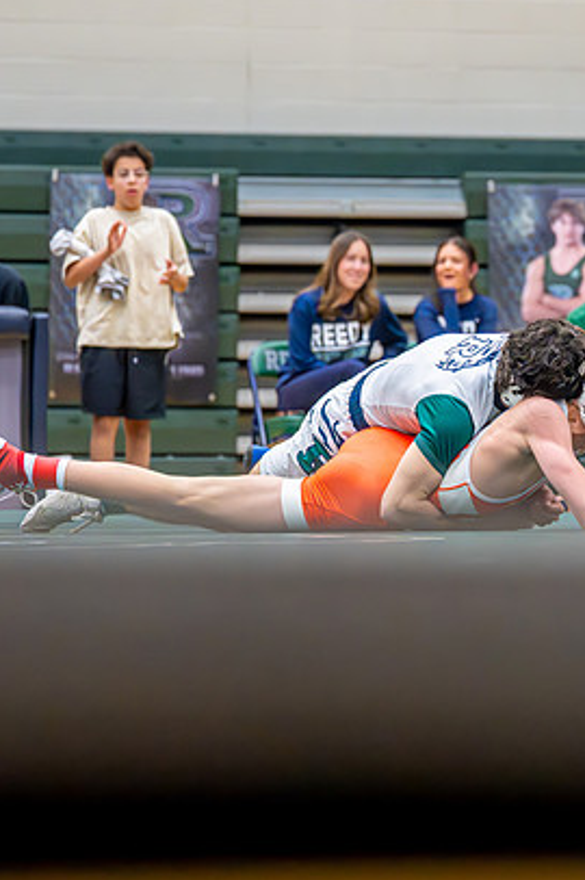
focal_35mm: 154
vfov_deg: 13.3
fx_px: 3760
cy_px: 394
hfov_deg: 8.9
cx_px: 462
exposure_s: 1/1000
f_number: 2.8
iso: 6400
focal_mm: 87
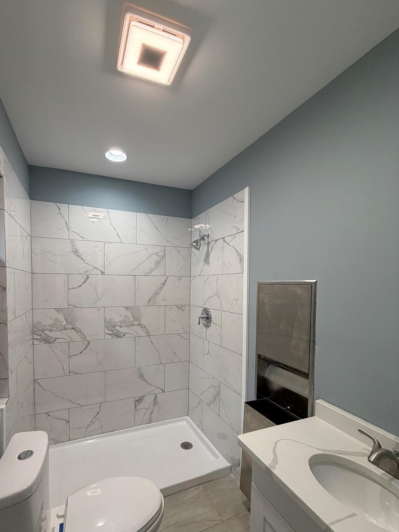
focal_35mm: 16
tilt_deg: -4.1
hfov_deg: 77.7
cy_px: 296
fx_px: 246
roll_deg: -1.3
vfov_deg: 94.1
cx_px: 172
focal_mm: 2.22
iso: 200
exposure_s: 1/120
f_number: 2.2
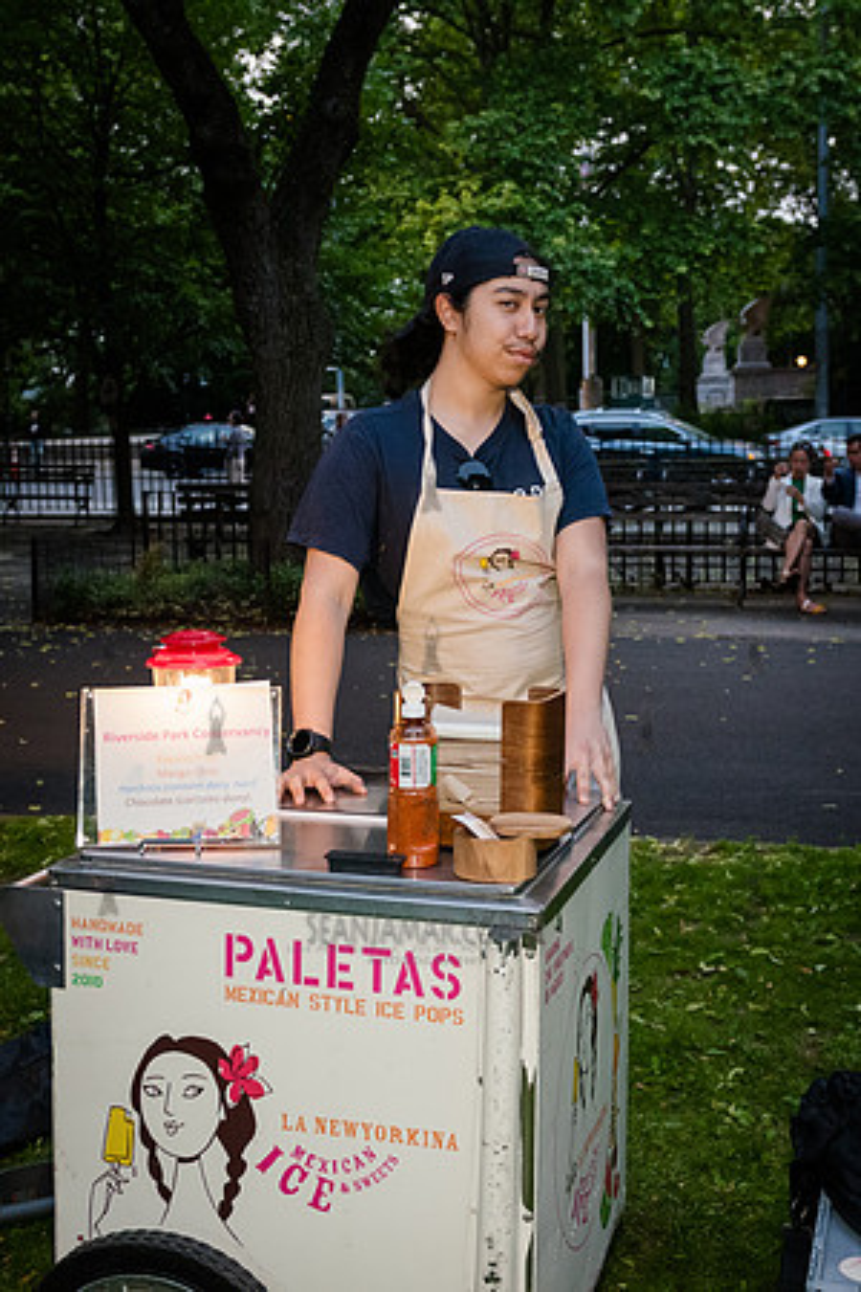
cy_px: 598
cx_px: 417
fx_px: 1801
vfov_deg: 39.4
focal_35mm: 50
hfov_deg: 26.9
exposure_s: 1/200
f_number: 3.5
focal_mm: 31
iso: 4000
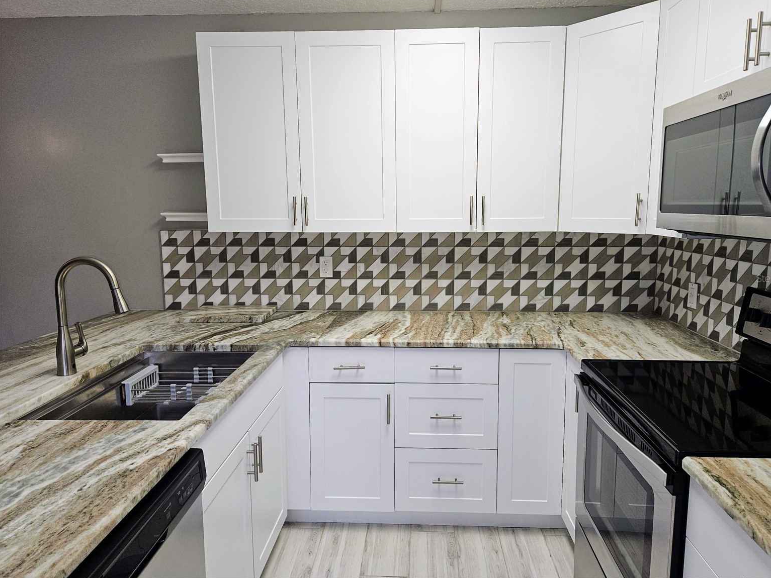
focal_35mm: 24
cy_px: 278
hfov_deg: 71.6
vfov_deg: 56.8
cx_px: 401
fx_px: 535
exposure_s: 1/60
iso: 40
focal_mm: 5.4
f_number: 1.8
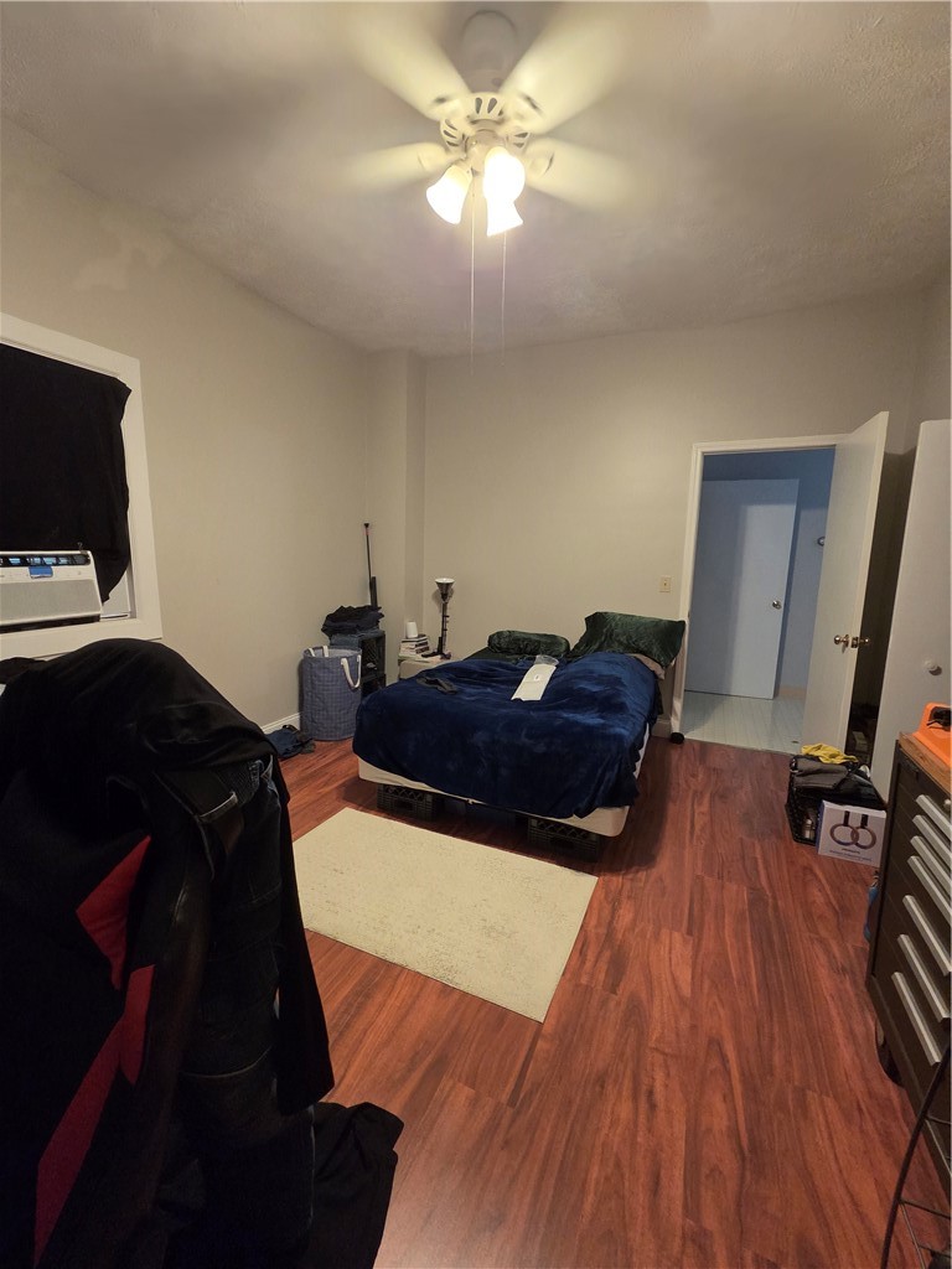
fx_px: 477
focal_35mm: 13
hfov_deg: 89.9
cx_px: 476
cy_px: 634
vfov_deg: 106.2
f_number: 2.2
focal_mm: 2.2
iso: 640
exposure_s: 1/60
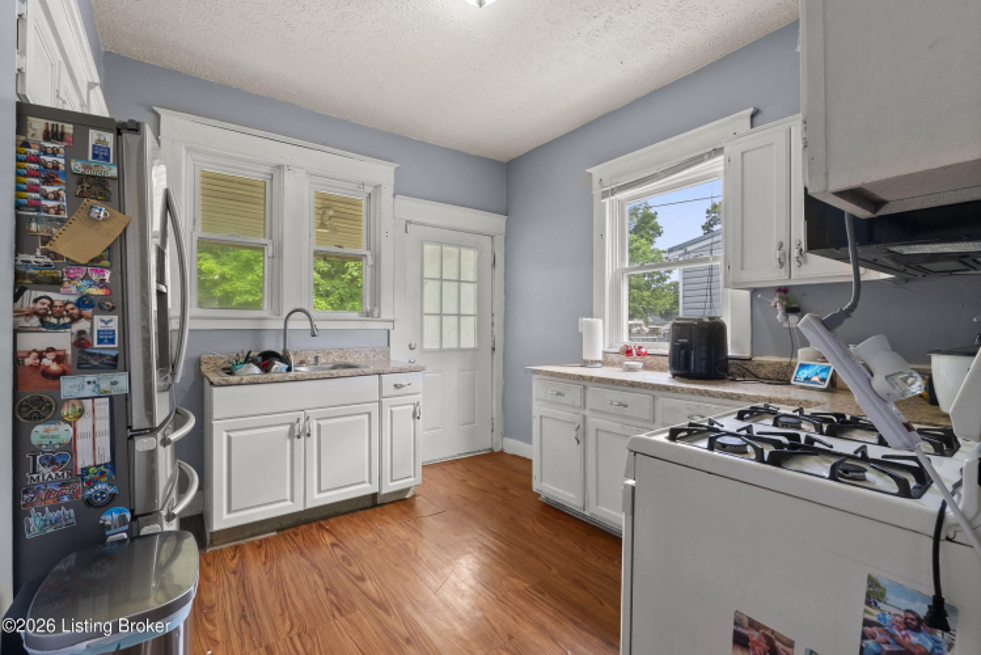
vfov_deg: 73.8
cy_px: 328
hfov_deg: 96.7
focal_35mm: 16
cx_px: 490
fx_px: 436
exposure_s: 1/3
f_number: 11
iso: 400
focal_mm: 16
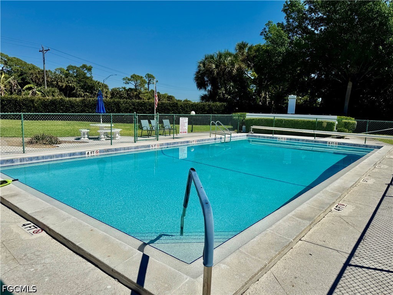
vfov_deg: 56.8
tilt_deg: -7.4
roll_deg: -1.0
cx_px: 196
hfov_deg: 71.6
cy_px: 148
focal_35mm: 24
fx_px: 272
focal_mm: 6.76
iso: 80
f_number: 1.78
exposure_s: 1/14286
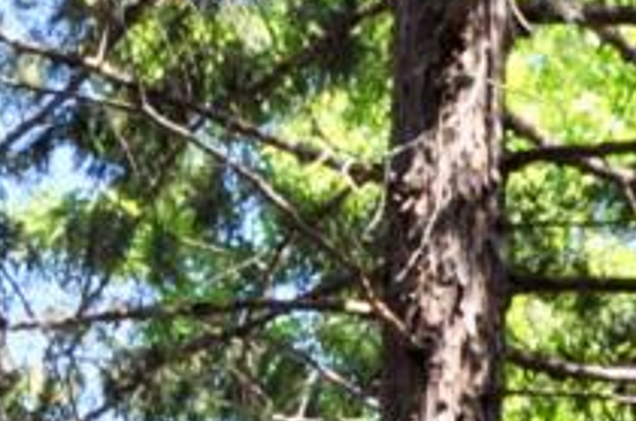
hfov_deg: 10.6
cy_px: 1367
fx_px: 3402
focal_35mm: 193
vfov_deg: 6.4
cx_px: 24
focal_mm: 18
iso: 200
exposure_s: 1/200
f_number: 7.1
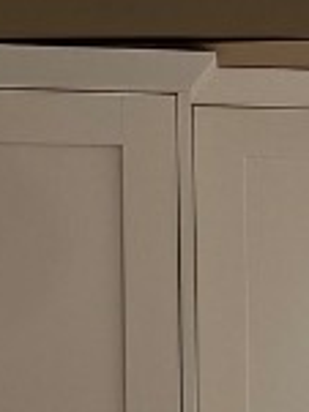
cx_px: 883
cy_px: 499
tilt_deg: -4.2
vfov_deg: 9.4
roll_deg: -0.5
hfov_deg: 6.6
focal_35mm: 207
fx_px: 2467
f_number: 1.8
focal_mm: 4.25
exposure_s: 1/214
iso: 32
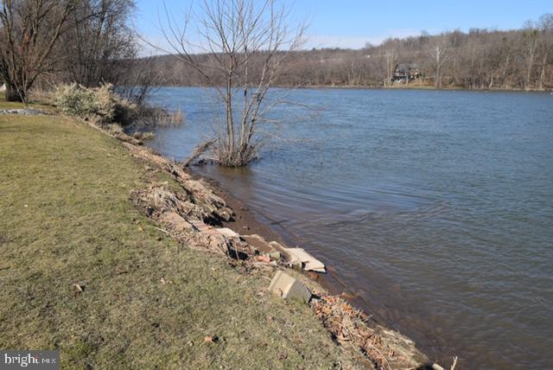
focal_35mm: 27
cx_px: 276
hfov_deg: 67.3
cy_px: 185
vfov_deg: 48.0
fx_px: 415
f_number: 10
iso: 200
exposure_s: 1/400
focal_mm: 18
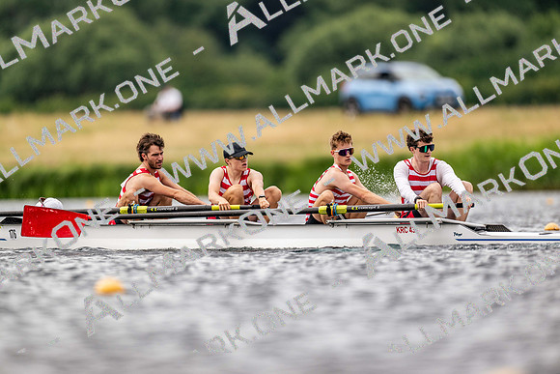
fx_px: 9335
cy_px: 187
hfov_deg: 3.4
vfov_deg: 2.3
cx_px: 280
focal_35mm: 600
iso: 320
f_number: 4
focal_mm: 600
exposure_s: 1/2500
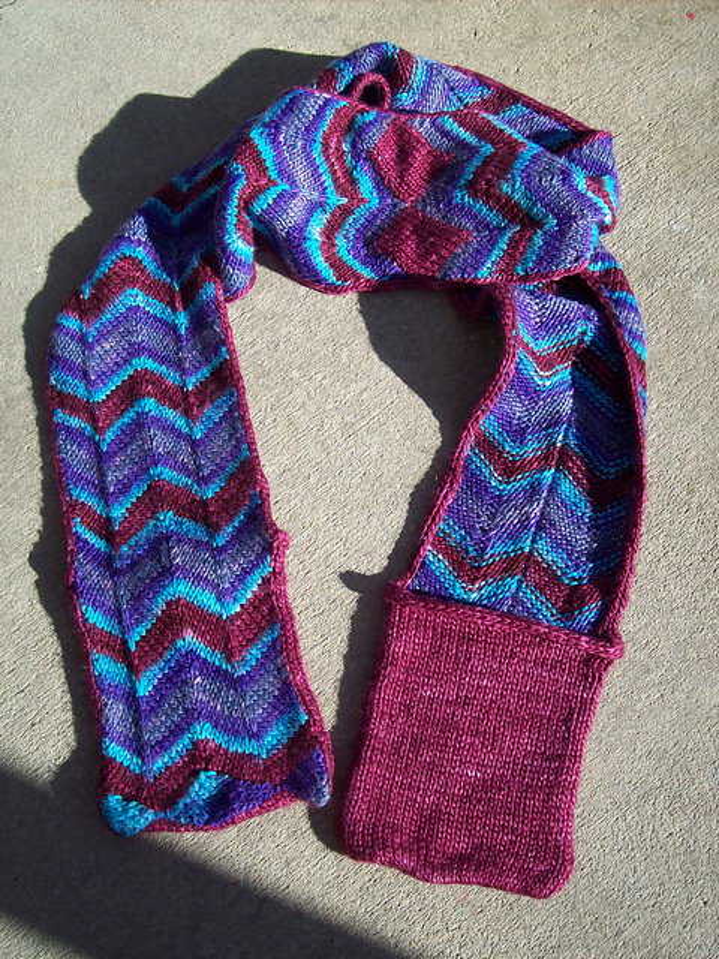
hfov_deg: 39.7
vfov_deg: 51.4
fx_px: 997
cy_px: 480
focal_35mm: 36
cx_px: 360
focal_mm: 6
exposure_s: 1/359
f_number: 4.8
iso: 80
########
### The problem
Without the pictures, set down every entry exactly.

### Solution
focal_35mm: 154
vfov_deg: 13.3
fx_px: 3760
cy_px: 394
hfov_deg: 8.9
cx_px: 462
exposure_s: 1/1000
f_number: 2.8
iso: 6400
focal_mm: 87
focal_35mm: 16
tilt_deg: -4.1
hfov_deg: 77.7
cy_px: 296
fx_px: 246
roll_deg: -1.3
vfov_deg: 94.1
cx_px: 172
focal_mm: 2.22
iso: 200
exposure_s: 1/120
f_number: 2.2
cy_px: 598
cx_px: 417
fx_px: 1801
vfov_deg: 39.4
focal_35mm: 50
hfov_deg: 26.9
exposure_s: 1/200
f_number: 3.5
focal_mm: 31
iso: 4000
focal_35mm: 24
cy_px: 278
hfov_deg: 71.6
vfov_deg: 56.8
cx_px: 401
fx_px: 535
exposure_s: 1/60
iso: 40
focal_mm: 5.4
f_number: 1.8
fx_px: 477
focal_35mm: 13
hfov_deg: 89.9
cx_px: 476
cy_px: 634
vfov_deg: 106.2
f_number: 2.2
focal_mm: 2.2
iso: 640
exposure_s: 1/60
vfov_deg: 73.8
cy_px: 328
hfov_deg: 96.7
focal_35mm: 16
cx_px: 490
fx_px: 436
exposure_s: 1/3
f_number: 11
iso: 400
focal_mm: 16
vfov_deg: 56.8
tilt_deg: -7.4
roll_deg: -1.0
cx_px: 196
hfov_deg: 71.6
cy_px: 148
focal_35mm: 24
fx_px: 272
focal_mm: 6.76
iso: 80
f_number: 1.78
exposure_s: 1/14286
hfov_deg: 10.6
cy_px: 1367
fx_px: 3402
focal_35mm: 193
vfov_deg: 6.4
cx_px: 24
focal_mm: 18
iso: 200
exposure_s: 1/200
f_number: 7.1
cx_px: 883
cy_px: 499
tilt_deg: -4.2
vfov_deg: 9.4
roll_deg: -0.5
hfov_deg: 6.6
focal_35mm: 207
fx_px: 2467
f_number: 1.8
focal_mm: 4.25
exposure_s: 1/214
iso: 32
focal_35mm: 27
cx_px: 276
hfov_deg: 67.3
cy_px: 185
vfov_deg: 48.0
fx_px: 415
f_number: 10
iso: 200
exposure_s: 1/400
focal_mm: 18
fx_px: 9335
cy_px: 187
hfov_deg: 3.4
vfov_deg: 2.3
cx_px: 280
focal_35mm: 600
iso: 320
f_number: 4
focal_mm: 600
exposure_s: 1/2500
hfov_deg: 39.7
vfov_deg: 51.4
fx_px: 997
cy_px: 480
focal_35mm: 36
cx_px: 360
focal_mm: 6
exposure_s: 1/359
f_number: 4.8
iso: 80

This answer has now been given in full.